On Wednesday , MySpace announced that it had aquired iLike for an undisclosed amount of money. The news that the two sides were close to the deal had leaked days ago, so it wasn't a surprise.

But MySpace appears to be positioning itself to either force Facebook to boot iLike's service and risk a public relations backlash, or allow MySpace, its main rival, to profit off of its audience. The situation has to be a little embarrassing for Facebook managers.

The iLike acquisition isn't going to change much, but it is something for MySpace to cheer about. For a long time, Facebook has thrashed Rupert Murdoch's troops in almost every area.

If nothing else, the iLike deal should help morale inside MySpace.

Months ago, iLike began discussing music licensing deals with the four biggest recording companies. Last week, CNET News broke the news that the start-up's download store was opening.
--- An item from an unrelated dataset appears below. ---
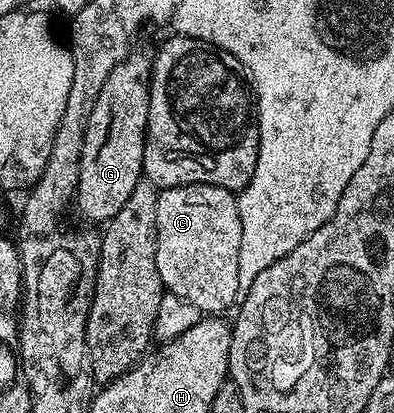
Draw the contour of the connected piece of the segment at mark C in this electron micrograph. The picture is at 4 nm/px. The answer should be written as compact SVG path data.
M176 186L158 193L155 264L159 268L161 285L168 293L194 305L202 315L224 315L224 310L238 301L242 293L239 288L239 248L242 244L243 224L239 220L234 191L218 186Z

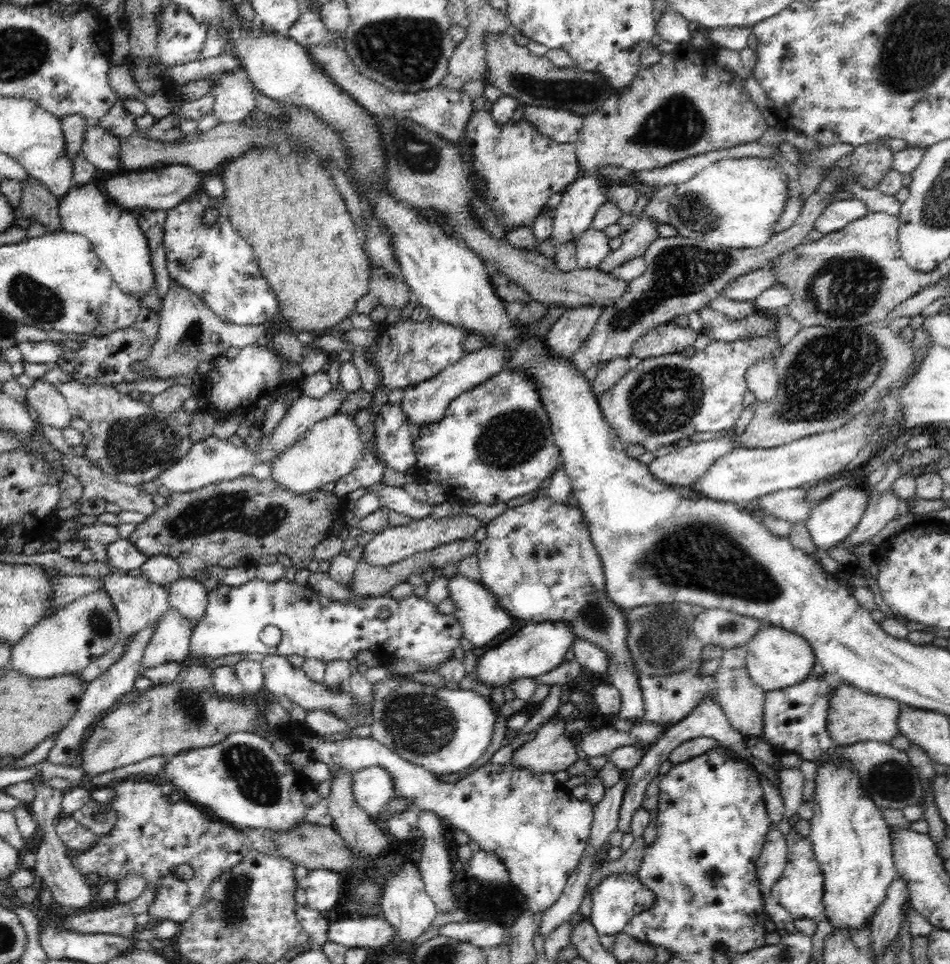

Something I couldn't figure out when I first read that MySpace was trying to acquire iLike was why did iLike CEO Ali Partovi continue to pursue licensing deals in the weeks leading up to the acquisition. He must have known that MySpace Music already possessed rights to sell downloads. What would iLike need with its own agreements?

But the music licenses acquired by MySpace Music would not have covered iLike. Last year, iLike learned the hard way that every service has to cut its own deals with the labels. The start-up tried to acquire access to full-length songs from Rhapsody, the music subscription service. The labels put a quick stop to that.

So it makes sense that Partovi continued to pursue the licensing agreements even after MySpace's acquisition of the company looked inevitable.

What this says is that contrary to what some sources have told me, MySpace is interested in iLike's traffic and music service and not just on some bits of its technology.